Start of Block

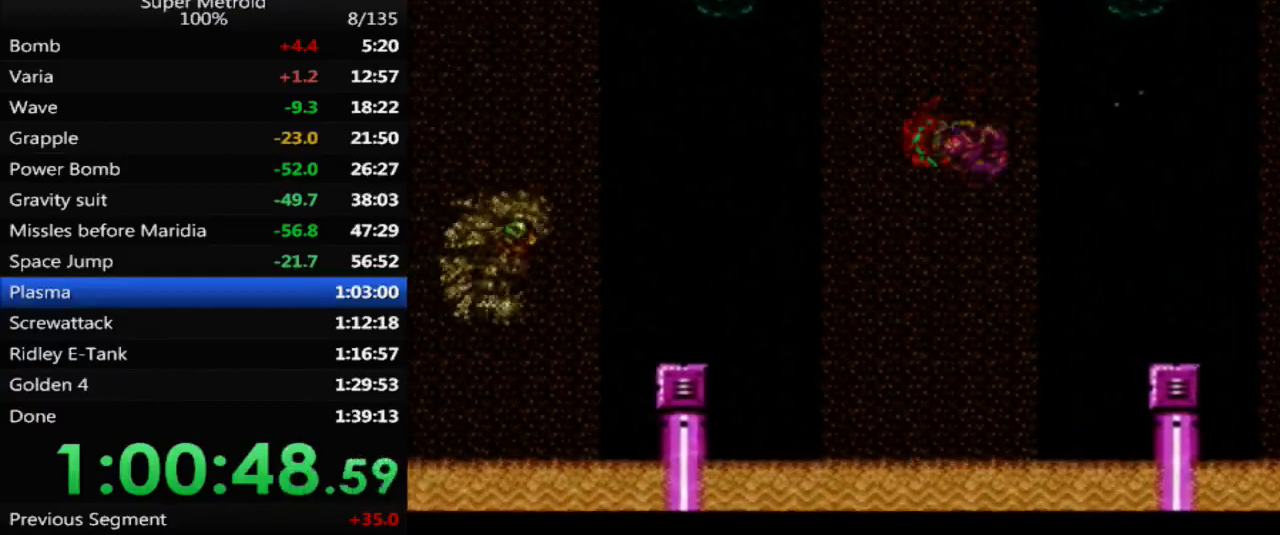
{"buttons": ["DPAD_LEFT"], "events": [[67, "A", "down"], [367, "A", "up"]]}
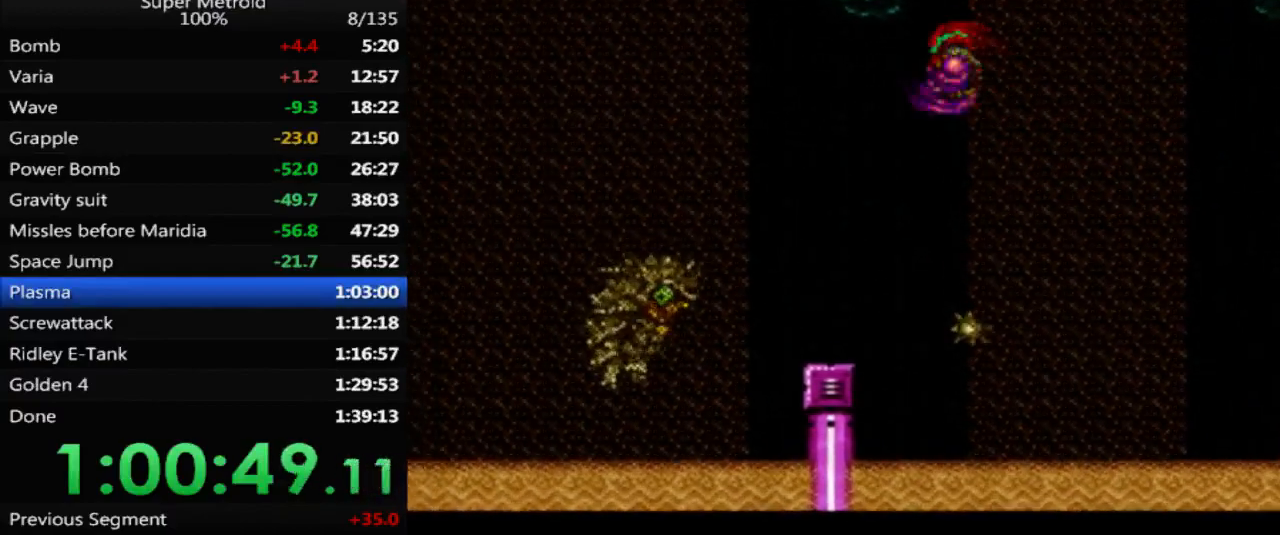
{"buttons": ["DPAD_LEFT"], "events": [[300, "A", "down"], [400, "A", "up"]]}
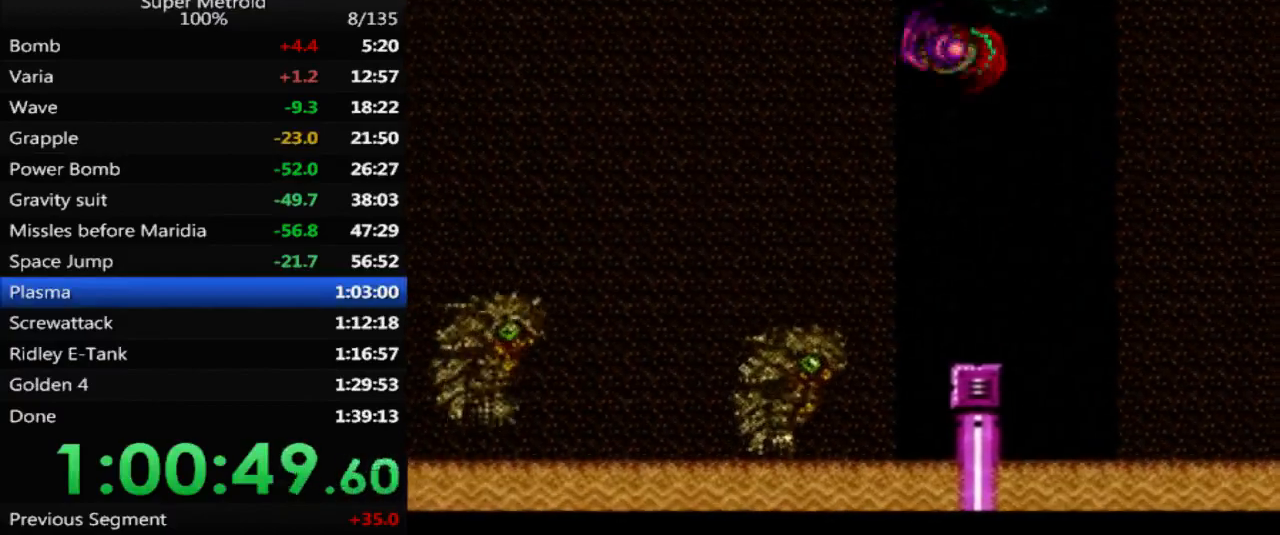
{"buttons": ["A", "DPAD_LEFT"], "events": [[350, "A", "down"]]}
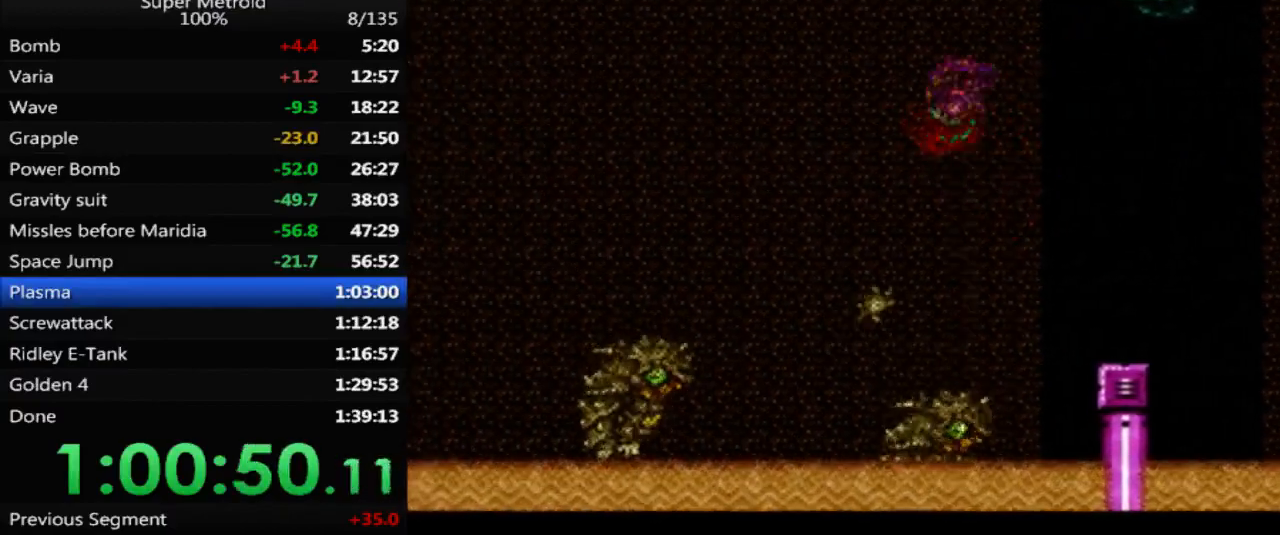
{"buttons": ["A", "DPAD_LEFT"], "events": [[17, "A", "up"], [383, "A", "down"]]}
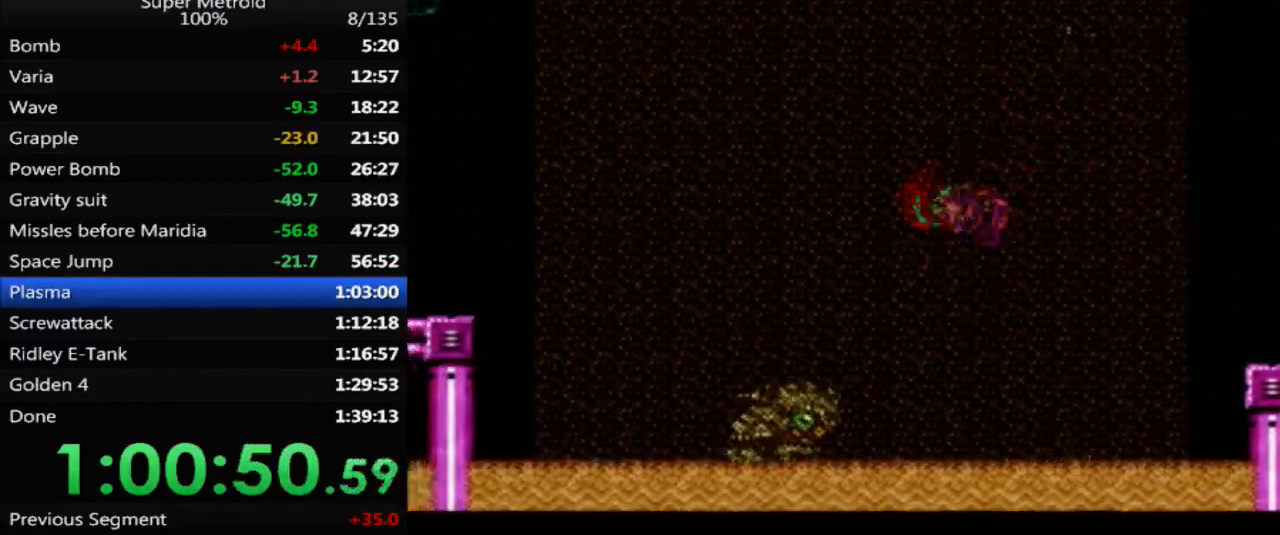
{"buttons": ["A", "DPAD_LEFT"], "events": [[50, "A", "up"], [350, "A", "down"]]}
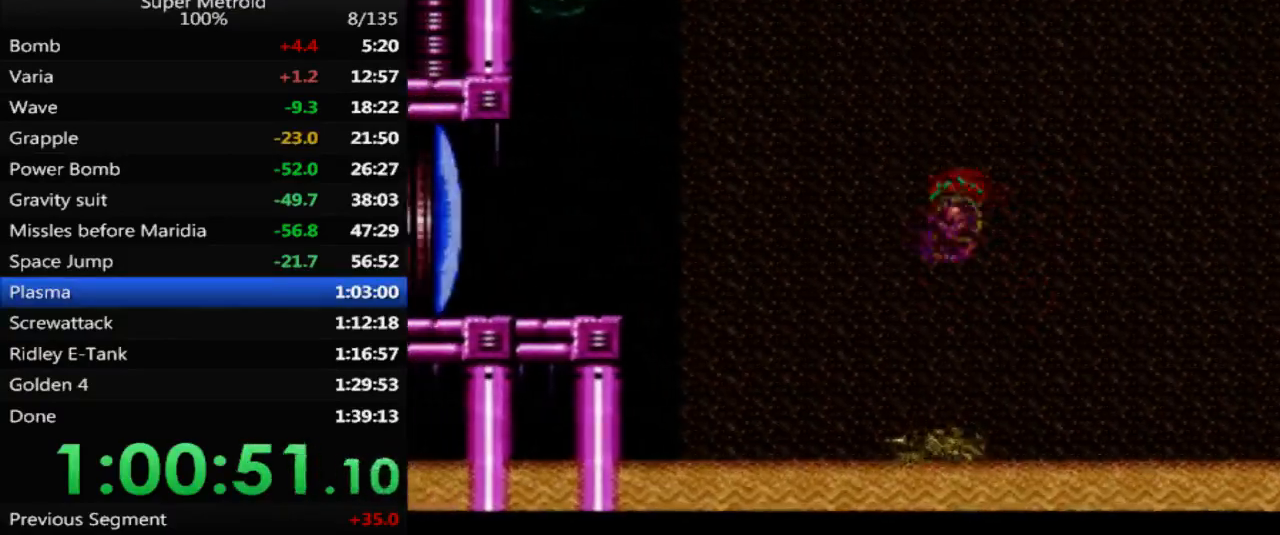
{"buttons": ["A", "DPAD_LEFT"], "events": [[67, "A", "up"], [433, "A", "down"]]}
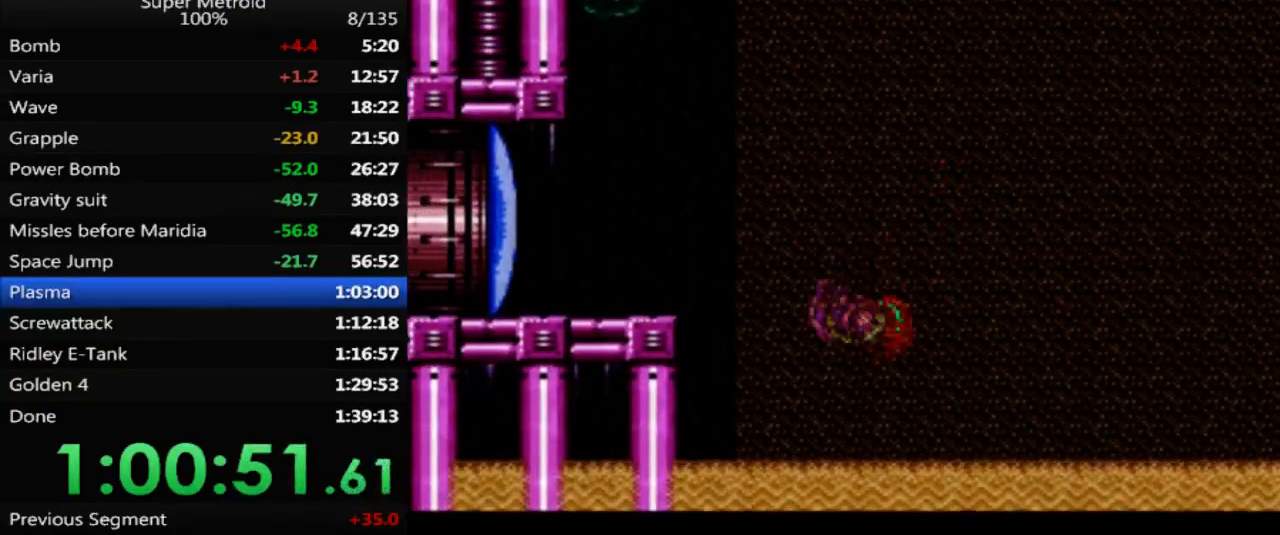
{"buttons": ["DPAD_LEFT"], "events": [[367, "A", "up"]]}
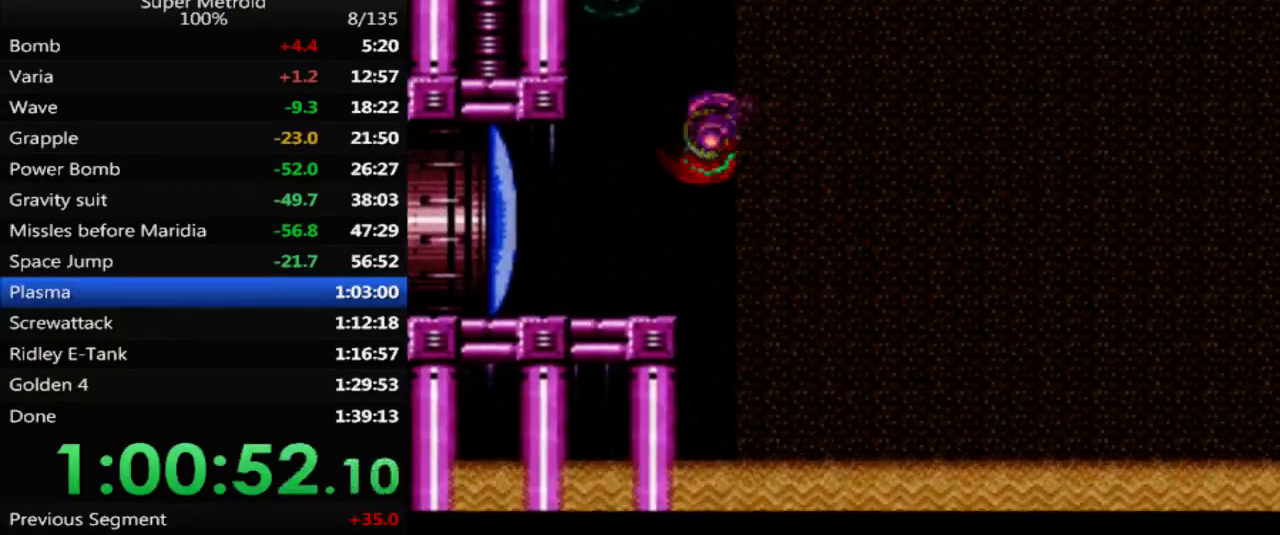
{"buttons": ["B", "DPAD_LEFT"], "events": [[200, "X", "down"], [283, "DPAD_LEFT", "up"], [300, "X", "up"], [400, "B", "down"], [400, "DPAD_LEFT", "down"]]}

End of Block

#### [EXERCISE PROMPT]
Quote the data above in full, leaving out the pictures it holds.

#### [SOLUTION]
{"buttons": ["DPAD_LEFT"], "events": [[67, "A", "down"], [367, "A", "up"]]}
{"buttons": ["DPAD_LEFT"], "events": [[300, "A", "down"], [400, "A", "up"]]}
{"buttons": ["A", "DPAD_LEFT"], "events": [[350, "A", "down"]]}
{"buttons": ["A", "DPAD_LEFT"], "events": [[17, "A", "up"], [383, "A", "down"]]}
{"buttons": ["A", "DPAD_LEFT"], "events": [[50, "A", "up"], [350, "A", "down"]]}
{"buttons": ["A", "DPAD_LEFT"], "events": [[67, "A", "up"], [433, "A", "down"]]}
{"buttons": ["DPAD_LEFT"], "events": [[367, "A", "up"]]}
{"buttons": ["B", "DPAD_LEFT"], "events": [[200, "X", "down"], [283, "DPAD_LEFT", "up"], [300, "X", "up"], [400, "B", "down"], [400, "DPAD_LEFT", "down"]]}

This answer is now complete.